Wednesday, 22 May 2025

13.00-14.00 BST – Zoom Webinar  (Register via Eventbrite here)

‘Expert investigators’ and export permits: Uncovering unacknowledged 19th century Egyptian heritage contributions

 

Dr Margaret Maitland
Principal Curator of the Ancient Mediterranean and Head of the Mediterranean, Africa, Americas, and Oceania Section
National Museums Scotland 

Historically, narratives about early Egyptology have been framed in terms of the heroic efforts of adventurous collectors and brilliant scholars, few of whom acknowledged the debt they owed to the Egyptians upon whose knowledge and labour they relied. Similarly, early excavating and collecting in Egypt has been characterized as largely unregulated – ‘a free-for-all’ – with Europeans serving as the only defenders of Egypt’s antiquities, despite Egypt’s 1835 ban on the export of antiquities (the second oldest heritage law in the world).
An ongoing project at National Museums Scotland challenges these accepted narratives, using the archives of Alexander Henry Rhind (1833–1863), an oft-overlooked forerunner in archaeological and museological practice in both Scotland and Egypt. This lecture will present select aspects of this research, using Rhind’s archives as a case study for understanding the changing landscape of excavating and collecting in mid-19th century Egypt.
To date, there has been limited research into the circumstances in which excavators and collectors operated in Egypt following the antiquities export ban. I will explore how the ad hoc issuing of khedival permissions developed into a more formal system of excavation and export permits through the 19th century, as well as the evidence for actual enforcement.
These excavations relied on Egypt labour, in particular the Qurnawi of the West Bank of Luxor, who became excavation specialists, acknowledged by Rhind as ‘experienced and expert investigators’. Over time, they were increasingly discredited and vilified as ‘tomb robbers’, however, it is possible to determine specific and significant contributions that they made towards Egyptological knowledge production. Reading against the grain in the Rhind archives, this research has important implications for reassessing Egypt’s 19th century contributions to the understanding and management of its own heritage.
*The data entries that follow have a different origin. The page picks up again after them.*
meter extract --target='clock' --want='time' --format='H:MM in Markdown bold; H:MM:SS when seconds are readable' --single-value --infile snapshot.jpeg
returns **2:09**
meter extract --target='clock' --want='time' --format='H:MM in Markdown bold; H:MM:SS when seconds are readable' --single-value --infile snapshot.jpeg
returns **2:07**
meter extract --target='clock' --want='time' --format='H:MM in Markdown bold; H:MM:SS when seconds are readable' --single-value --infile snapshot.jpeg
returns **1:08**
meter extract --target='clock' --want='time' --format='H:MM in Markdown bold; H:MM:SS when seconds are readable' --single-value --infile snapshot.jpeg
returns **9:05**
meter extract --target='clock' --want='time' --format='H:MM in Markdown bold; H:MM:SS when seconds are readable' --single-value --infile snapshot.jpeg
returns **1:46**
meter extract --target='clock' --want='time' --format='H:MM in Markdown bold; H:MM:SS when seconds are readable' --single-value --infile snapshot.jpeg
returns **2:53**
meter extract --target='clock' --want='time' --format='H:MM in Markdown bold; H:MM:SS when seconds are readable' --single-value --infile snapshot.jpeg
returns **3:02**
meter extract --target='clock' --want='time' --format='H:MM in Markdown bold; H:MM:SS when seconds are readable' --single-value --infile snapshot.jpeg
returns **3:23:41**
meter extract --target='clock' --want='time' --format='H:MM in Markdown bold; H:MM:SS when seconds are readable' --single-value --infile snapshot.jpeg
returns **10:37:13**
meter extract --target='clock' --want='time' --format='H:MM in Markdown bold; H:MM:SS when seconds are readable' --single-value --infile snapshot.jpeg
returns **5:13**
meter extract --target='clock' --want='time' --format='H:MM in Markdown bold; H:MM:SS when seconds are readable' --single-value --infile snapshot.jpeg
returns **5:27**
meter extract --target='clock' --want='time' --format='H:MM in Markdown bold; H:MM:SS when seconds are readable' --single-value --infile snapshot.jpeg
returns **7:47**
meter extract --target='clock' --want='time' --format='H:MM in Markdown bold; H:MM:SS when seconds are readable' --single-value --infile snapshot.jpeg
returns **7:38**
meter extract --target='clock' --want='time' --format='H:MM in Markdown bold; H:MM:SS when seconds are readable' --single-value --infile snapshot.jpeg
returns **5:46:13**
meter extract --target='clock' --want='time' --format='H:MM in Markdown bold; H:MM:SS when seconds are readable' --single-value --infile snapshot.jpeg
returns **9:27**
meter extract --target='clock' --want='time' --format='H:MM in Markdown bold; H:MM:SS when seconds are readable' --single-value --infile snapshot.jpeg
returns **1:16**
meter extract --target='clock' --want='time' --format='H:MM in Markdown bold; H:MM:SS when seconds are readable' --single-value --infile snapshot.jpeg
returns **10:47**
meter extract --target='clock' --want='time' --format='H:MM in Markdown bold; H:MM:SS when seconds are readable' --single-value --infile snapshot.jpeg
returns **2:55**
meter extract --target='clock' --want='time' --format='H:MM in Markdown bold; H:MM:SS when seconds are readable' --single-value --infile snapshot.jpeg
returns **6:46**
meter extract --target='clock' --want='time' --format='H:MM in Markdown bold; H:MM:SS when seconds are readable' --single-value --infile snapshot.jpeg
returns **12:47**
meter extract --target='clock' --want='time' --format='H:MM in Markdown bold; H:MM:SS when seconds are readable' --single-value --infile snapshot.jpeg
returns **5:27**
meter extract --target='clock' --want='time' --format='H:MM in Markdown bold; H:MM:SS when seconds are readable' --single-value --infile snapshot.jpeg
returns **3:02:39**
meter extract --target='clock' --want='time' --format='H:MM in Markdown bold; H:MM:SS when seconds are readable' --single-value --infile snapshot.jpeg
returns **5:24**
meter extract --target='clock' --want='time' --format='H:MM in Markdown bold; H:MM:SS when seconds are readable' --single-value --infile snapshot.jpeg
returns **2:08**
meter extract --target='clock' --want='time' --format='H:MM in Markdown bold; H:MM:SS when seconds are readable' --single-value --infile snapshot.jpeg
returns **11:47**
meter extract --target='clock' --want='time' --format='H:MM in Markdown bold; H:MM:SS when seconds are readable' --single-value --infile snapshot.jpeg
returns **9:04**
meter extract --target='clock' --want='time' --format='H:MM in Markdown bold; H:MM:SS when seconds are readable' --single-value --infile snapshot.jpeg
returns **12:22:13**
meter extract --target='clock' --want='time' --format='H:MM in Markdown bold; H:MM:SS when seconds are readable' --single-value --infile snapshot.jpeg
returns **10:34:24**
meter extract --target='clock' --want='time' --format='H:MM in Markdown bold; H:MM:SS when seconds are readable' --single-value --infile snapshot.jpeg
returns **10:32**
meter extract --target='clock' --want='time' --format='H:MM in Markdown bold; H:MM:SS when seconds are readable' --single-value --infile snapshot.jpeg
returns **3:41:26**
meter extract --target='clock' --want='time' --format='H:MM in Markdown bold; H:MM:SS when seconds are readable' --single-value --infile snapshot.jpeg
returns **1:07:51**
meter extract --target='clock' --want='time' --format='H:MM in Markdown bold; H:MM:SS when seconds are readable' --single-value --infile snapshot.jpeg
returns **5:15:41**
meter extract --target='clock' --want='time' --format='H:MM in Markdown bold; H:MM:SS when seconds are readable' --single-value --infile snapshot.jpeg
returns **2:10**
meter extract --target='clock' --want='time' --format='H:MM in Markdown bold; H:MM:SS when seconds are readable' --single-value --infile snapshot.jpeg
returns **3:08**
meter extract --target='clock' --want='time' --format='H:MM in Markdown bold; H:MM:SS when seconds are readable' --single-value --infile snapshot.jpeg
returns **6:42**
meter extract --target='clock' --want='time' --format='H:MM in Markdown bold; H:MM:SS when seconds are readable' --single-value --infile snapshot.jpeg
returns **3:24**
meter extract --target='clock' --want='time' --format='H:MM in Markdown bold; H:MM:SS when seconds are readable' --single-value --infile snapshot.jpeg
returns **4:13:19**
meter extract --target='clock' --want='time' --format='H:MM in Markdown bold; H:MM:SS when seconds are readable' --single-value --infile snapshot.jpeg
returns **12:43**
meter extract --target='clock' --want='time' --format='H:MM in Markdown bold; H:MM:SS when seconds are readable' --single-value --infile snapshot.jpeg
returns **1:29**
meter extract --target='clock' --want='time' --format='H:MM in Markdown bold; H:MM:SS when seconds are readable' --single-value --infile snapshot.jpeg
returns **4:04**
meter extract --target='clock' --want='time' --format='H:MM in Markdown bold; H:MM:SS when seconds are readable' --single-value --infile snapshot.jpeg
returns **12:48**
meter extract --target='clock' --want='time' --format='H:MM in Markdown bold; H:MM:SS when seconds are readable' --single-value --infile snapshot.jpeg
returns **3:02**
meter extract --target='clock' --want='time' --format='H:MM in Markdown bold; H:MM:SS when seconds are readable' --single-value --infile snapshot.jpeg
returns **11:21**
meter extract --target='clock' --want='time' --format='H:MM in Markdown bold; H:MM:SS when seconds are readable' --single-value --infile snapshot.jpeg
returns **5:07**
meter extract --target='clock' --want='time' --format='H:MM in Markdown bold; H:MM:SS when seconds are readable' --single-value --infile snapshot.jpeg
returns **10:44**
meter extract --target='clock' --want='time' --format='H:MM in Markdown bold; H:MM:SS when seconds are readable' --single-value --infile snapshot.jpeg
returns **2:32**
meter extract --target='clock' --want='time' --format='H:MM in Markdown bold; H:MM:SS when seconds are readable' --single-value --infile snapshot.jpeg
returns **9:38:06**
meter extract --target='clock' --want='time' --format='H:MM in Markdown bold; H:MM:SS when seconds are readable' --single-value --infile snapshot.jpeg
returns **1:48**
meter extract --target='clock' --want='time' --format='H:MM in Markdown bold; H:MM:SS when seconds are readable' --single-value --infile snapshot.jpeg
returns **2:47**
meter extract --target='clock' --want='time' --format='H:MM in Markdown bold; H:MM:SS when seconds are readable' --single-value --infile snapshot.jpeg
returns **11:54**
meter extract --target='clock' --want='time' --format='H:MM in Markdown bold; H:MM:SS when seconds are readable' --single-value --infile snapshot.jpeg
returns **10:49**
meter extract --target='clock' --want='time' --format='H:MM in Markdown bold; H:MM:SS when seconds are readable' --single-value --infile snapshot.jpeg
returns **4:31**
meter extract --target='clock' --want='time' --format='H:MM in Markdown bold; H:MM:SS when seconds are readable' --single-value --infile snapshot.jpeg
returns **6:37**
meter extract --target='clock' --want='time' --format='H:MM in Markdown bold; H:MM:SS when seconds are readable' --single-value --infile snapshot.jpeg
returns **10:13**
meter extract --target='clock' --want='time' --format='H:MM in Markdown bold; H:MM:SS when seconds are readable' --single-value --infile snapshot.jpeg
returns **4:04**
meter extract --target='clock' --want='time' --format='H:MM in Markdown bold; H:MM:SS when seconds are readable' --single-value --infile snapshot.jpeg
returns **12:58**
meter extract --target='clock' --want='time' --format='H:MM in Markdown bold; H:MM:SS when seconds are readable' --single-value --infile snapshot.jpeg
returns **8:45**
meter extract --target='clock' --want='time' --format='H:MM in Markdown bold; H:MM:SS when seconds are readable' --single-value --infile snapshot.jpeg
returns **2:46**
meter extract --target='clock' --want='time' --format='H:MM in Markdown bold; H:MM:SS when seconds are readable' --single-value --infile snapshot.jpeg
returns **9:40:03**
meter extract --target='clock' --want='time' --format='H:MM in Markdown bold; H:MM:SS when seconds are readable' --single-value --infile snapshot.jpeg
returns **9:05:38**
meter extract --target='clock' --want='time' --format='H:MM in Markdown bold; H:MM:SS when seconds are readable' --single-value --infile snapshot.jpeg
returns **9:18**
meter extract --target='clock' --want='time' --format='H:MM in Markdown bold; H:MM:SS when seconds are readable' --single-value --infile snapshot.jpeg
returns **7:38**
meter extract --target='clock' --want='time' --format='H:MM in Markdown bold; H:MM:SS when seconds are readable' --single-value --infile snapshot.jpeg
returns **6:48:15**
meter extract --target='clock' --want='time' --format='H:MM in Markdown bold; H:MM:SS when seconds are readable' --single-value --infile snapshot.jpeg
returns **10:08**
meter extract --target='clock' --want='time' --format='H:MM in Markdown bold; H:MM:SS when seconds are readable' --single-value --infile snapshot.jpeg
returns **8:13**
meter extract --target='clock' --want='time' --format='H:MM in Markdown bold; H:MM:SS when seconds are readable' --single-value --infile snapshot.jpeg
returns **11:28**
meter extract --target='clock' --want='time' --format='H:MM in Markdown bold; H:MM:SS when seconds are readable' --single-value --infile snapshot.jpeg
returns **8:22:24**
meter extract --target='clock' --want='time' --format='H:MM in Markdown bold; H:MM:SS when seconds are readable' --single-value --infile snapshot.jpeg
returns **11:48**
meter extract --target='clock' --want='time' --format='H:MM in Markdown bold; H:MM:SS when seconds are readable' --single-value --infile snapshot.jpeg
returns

Plate from Thebes, Its Tombs and their Tenants: Ancient and Present (1862) by Alexander Henry Rhind, depicting the houses and tombs at Sheikh Abd el-Qurna on the West Bank of Luxor (Thebes), Egypt.
©National Museums Scotland

 

Margaret Maitland

Dr Margaret Maitland is Principal Curator of the Ancient Mediterranean and Head of the Mediterranean, Africa, Americas, and Oceania Section at National Museums Scotland. She was lead curator for the Museum’s ‘Ancient Egypt Rediscovered’ gallery which opened in 2019, and the 2017 exhibition ‘The Tomb: Ancient Egyptian Burial’. In 2019, she was awarded an Art Fund Headley Fellowship for her research project on pioneering Scottish archaeologist A.H. Rhind’s work in mid-19th century Egypt, which she is currently preparing for publication. She has been a partner on various research projects including the AHRC-funded UCL-led project ‘Egypt’s Dispersed Heritage’ (2019-2022) and CNRS-funded project ‘Analytical study of Bronze Age Egyptian gold jewellery’ (2012-2014). She was previously a trainee curator at the British Museum where she co-curated the touring exhibition ‘Pharaoh: King of Egypt’. She completed her doctorate on ancient Egyptian social hierarchy at the University of Oxford, where she currently sits on the Griffith Institute Management Committee. She also leads the Scottish Egyptian Collections Network and is a member of the Institute of Classical Studies Advisory Council.